The day after, we drive the dogs to the park,
still unsure about the place of happiness
in our new world, but weary of predicting
where our bombs will fall first, sick of watching it
happen over and over on every channel.
The dogs break the silence in an empty field
just beginning to green from September rain.
The evening sky is clear of contrails, a gull
the only wings aloft over the lake. I hate
myself for thinking this is beautiful.

Waiting for Work to Begin

When I feel the rain fall again, I’ll know
to begin this ten-fingered dance.

Its ragged edges and rough sounds
catch the water and collect its story —

from sky to peak, through wood and moss,
off asphalt, boulders, steel. I’ll hear the patter

of rain on the earth above, crawl forth
and speak of the small things I see.

Mud and leaves, wet stones, moist bark.
I’ve waited too long. Now my work begins.


They stand black against the white bluffs
     rising beyond the river, monuments
          to miracles we performed
in their deep blue pools. Atoms flashed
     apart. Wonders appeared
          over cities in a distant land.

Their purpose complete, we encase them
     in stone. If you follow this road
          due north, you’ll find
the old school facing the water. Tumbleweeds
     flit by its empty windows like neutrons
          dancing toward their new life.

Wind and soldiers have taken the wood
     from homes left behind
          to make way for all this science.
Submarines rust in pits.
     The salmon don’t run. There are no
          signs to explain what this place means.

That shimmer you feel on the wind,
     the way the ground sometimes shudders —
          the power we achieved
in those black buildings hangs in the air
     and lingers in the soil. Out there on the horizon,
          they will remain when all of us are gone.
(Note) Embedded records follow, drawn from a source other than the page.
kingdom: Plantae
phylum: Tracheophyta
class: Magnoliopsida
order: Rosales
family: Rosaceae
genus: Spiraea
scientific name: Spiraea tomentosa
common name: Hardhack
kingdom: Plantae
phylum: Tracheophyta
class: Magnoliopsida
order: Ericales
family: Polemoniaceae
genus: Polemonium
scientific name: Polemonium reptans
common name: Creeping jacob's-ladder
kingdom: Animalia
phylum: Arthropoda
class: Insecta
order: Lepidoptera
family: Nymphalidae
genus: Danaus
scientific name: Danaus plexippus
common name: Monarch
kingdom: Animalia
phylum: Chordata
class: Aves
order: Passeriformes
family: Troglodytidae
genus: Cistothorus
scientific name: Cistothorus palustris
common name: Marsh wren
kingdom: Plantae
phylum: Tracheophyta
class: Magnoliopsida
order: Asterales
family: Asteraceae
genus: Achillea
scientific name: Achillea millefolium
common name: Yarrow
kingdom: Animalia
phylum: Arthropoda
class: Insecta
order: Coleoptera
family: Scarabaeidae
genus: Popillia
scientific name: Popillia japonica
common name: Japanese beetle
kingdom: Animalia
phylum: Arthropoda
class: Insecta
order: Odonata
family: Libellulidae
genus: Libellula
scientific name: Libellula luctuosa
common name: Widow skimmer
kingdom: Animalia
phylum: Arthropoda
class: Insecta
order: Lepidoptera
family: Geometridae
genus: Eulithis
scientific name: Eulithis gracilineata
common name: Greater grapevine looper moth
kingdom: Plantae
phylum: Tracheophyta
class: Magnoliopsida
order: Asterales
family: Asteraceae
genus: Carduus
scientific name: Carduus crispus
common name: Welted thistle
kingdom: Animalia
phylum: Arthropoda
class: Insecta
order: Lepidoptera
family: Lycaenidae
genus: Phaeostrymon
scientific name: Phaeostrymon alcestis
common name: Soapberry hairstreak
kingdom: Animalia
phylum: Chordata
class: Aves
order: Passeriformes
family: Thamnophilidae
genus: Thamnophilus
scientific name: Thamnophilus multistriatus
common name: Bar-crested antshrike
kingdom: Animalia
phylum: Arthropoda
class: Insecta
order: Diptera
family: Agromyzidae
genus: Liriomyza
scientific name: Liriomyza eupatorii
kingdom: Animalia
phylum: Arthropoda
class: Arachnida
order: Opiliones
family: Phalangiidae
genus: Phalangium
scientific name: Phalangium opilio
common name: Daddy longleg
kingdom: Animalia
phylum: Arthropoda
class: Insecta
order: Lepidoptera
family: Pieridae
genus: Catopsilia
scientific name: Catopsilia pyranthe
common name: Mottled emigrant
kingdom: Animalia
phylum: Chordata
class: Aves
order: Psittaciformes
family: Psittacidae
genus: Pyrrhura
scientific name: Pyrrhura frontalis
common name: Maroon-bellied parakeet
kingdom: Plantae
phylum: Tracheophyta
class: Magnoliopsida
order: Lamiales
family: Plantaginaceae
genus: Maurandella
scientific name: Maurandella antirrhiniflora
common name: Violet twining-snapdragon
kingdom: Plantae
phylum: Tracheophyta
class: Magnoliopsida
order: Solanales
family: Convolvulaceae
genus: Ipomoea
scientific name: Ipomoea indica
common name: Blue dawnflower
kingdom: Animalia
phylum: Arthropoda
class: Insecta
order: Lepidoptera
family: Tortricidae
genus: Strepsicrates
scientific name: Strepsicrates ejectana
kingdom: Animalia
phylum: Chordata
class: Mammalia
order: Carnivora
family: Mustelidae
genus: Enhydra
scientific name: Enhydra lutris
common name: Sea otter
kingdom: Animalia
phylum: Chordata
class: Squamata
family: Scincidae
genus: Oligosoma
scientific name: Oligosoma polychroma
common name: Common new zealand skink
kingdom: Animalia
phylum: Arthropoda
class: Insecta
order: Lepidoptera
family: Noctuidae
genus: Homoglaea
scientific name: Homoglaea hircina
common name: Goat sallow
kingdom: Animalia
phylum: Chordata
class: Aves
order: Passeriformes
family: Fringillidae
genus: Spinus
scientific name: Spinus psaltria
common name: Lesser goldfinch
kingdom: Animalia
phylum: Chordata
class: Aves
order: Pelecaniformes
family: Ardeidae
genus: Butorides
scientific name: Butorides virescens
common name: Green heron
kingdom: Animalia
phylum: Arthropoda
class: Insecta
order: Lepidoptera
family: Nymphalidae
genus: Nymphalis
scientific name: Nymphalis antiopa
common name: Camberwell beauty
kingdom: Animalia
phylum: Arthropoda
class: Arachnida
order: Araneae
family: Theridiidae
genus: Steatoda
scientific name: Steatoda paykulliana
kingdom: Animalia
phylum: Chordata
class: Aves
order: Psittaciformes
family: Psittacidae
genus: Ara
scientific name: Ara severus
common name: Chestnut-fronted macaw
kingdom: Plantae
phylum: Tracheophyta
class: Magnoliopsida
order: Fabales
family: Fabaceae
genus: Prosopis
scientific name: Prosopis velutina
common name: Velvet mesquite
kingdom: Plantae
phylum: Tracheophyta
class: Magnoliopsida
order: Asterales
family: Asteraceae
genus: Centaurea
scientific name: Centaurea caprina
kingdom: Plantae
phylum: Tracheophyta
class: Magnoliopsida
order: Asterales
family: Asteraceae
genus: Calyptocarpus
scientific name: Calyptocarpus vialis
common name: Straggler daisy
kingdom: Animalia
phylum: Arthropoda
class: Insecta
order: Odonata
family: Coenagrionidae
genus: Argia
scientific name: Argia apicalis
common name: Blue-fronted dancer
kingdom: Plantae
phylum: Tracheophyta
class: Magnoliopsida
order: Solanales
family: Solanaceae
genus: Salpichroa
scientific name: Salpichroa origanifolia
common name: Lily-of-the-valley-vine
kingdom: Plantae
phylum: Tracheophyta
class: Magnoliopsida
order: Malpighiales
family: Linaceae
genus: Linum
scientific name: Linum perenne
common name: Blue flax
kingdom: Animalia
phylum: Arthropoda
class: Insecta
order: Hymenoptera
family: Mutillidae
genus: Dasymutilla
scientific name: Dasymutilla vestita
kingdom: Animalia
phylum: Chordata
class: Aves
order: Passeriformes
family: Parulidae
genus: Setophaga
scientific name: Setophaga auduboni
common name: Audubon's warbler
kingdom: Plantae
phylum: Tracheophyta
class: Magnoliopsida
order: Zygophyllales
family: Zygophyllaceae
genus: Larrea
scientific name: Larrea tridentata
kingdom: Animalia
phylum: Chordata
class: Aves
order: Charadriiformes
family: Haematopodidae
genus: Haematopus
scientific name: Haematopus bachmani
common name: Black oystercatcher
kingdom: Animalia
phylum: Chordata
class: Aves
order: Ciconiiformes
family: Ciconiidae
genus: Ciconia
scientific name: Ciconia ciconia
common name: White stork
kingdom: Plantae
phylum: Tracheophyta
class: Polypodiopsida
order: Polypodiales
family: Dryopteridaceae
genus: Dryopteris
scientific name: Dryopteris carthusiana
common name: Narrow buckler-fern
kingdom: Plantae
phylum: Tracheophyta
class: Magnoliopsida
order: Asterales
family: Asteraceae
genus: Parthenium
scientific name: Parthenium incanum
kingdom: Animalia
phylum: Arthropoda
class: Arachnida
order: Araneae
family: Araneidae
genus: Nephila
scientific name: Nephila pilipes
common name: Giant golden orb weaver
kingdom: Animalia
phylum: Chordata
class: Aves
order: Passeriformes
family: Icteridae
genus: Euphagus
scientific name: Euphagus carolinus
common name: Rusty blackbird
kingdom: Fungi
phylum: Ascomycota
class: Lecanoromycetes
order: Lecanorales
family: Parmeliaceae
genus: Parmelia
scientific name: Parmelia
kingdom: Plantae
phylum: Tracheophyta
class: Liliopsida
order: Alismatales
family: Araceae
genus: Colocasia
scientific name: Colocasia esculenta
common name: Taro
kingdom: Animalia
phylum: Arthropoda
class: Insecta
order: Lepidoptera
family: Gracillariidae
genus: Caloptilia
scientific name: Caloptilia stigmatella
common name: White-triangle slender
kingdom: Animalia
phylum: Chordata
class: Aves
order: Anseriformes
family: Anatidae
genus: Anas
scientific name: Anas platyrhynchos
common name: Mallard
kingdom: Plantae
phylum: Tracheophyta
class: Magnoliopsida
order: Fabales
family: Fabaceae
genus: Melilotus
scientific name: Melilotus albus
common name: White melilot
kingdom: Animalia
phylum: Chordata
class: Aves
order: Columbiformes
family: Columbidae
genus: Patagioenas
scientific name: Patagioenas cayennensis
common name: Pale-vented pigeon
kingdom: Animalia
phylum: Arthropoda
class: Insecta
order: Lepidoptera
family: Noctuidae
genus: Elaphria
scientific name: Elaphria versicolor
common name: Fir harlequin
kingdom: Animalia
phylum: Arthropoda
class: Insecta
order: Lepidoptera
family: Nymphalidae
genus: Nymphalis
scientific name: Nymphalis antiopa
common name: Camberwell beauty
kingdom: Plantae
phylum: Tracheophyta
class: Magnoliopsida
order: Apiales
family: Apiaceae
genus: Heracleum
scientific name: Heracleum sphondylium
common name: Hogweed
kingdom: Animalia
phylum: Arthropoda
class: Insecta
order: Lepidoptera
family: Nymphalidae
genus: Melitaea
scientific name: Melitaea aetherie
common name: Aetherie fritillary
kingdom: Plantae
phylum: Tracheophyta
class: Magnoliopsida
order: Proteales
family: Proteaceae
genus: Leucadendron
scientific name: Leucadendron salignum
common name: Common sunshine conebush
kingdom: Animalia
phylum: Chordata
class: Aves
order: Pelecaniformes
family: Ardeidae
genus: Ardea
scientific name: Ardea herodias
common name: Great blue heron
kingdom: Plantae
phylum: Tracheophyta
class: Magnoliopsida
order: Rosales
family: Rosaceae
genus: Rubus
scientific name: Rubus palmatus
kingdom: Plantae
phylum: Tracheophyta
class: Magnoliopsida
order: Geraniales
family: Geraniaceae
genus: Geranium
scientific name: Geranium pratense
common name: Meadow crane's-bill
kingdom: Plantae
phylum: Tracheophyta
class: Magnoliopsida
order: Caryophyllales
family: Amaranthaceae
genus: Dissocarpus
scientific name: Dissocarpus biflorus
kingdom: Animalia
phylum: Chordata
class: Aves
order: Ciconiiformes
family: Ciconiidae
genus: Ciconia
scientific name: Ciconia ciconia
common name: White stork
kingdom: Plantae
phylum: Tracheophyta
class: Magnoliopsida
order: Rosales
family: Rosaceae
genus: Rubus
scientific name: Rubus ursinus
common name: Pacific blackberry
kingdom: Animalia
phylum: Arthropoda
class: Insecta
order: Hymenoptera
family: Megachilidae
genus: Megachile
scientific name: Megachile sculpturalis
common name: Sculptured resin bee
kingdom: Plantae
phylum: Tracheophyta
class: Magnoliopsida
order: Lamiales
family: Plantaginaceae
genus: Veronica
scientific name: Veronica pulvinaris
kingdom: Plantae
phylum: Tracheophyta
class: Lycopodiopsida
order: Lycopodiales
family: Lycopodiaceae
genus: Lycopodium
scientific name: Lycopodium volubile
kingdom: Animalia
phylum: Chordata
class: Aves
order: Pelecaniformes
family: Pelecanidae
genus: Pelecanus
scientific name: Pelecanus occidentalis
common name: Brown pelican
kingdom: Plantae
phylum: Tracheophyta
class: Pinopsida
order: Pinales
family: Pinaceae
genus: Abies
Read about the experience that created this poem in “Stuck in a Hanford reactor building elevator.”

Renovating Building 112

Workmen are remodeling our office.
     They gather by the dozen
          to eat breakfast – sock caps low
over foreheads, face masks slung
     around necks. One tells a joke
          I can’t hear, and their laughter
rumbles over plastic chairs, cash registers,
     condiments, the salad bar.
          From my corner booth I can see
cranes that tower over evergreens
          marked with bright pink ribbons
               for the chainsaw. I look back
and they’re gone – nothing left
     but napkins stacked neatly
          on the center of the table.

I wrote this poem almost exactly four years ago, when I frequently stopped for coffee or breakfast in a Microsoft building between my bus stop and my own building. My product group has moved to another satellite campus since then, but I was back in Building 112 this morning for a meeting and overheard a team of corporate movers swapping stories about their accident-prone supervisor. I finished my coffee, looked up, and they were gone. I immediately thought of this poem.

I owe the poem’s current form and other improvements to feedback from David Wagoner while he was the Poet in Residence at Richard Hugo House.